TASK BRIEF: Your answer must be a single number: how many lines in the records below contain the word "space".

DATA TO EXAMINE:
━━━━━━━━━━

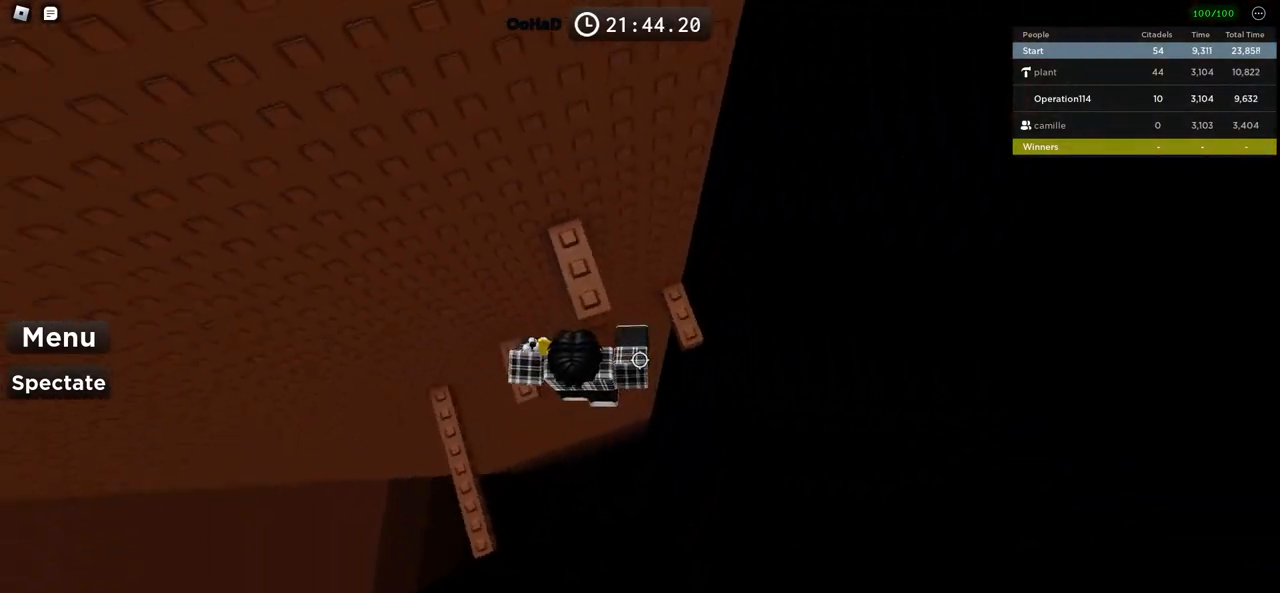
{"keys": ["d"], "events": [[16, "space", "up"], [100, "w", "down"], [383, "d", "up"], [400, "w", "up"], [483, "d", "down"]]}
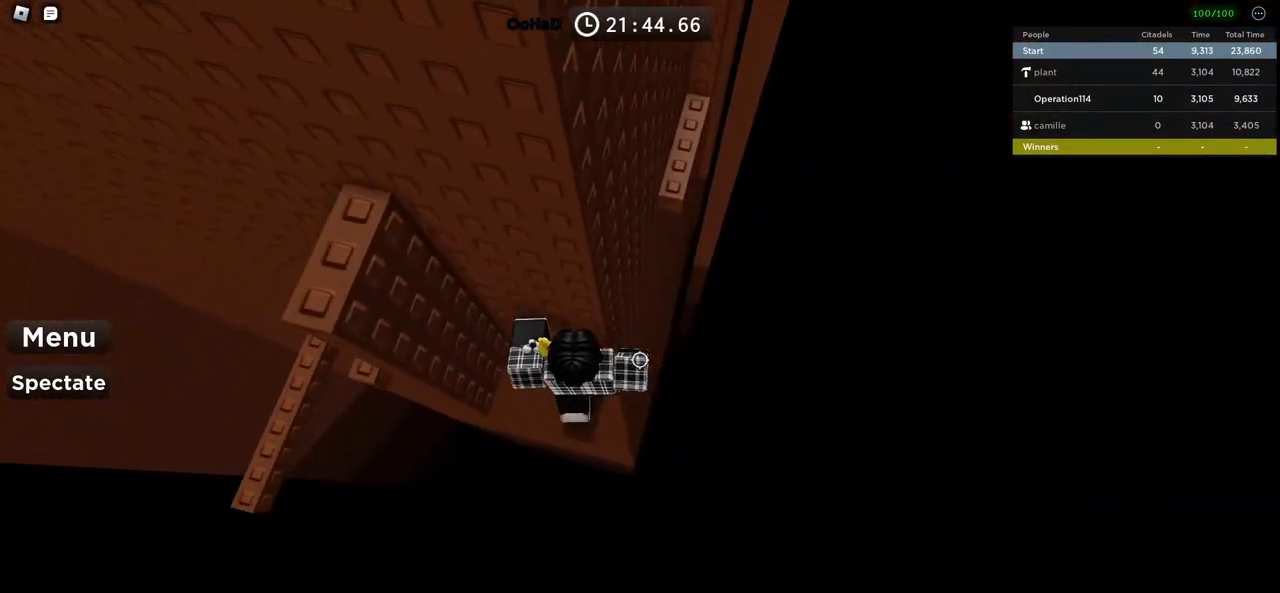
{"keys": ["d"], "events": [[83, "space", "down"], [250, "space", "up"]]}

━━━━━━━━━━

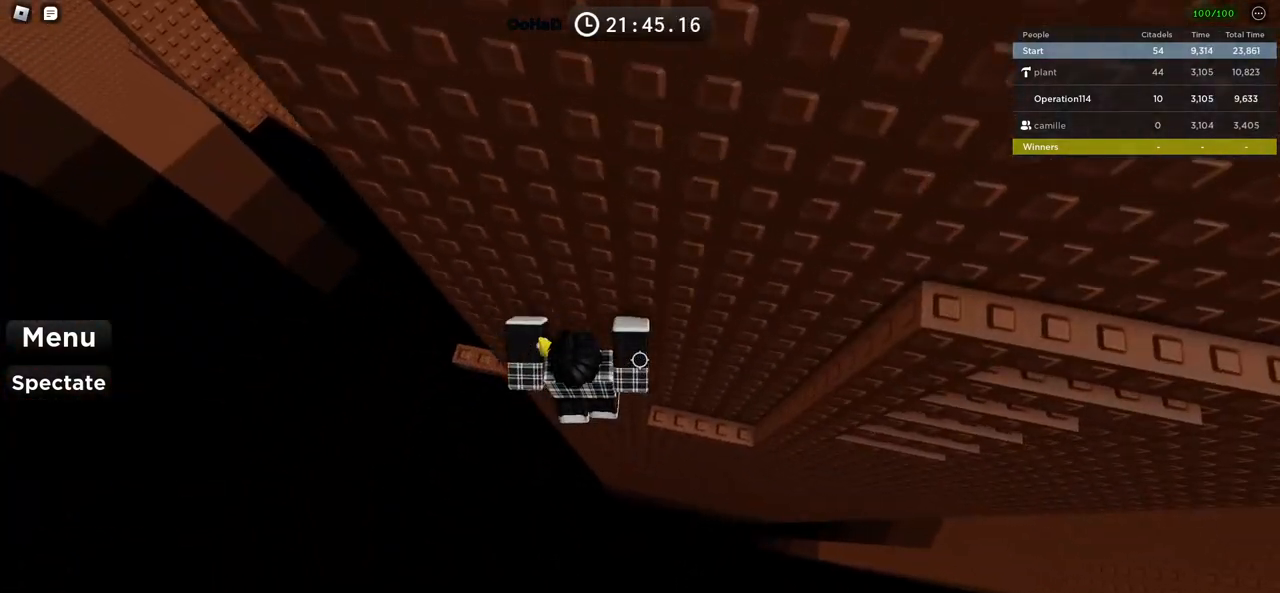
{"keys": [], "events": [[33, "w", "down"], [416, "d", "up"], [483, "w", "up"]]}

━━━━━━━━━━

ANSWER FOR THIS EXERCISE: 2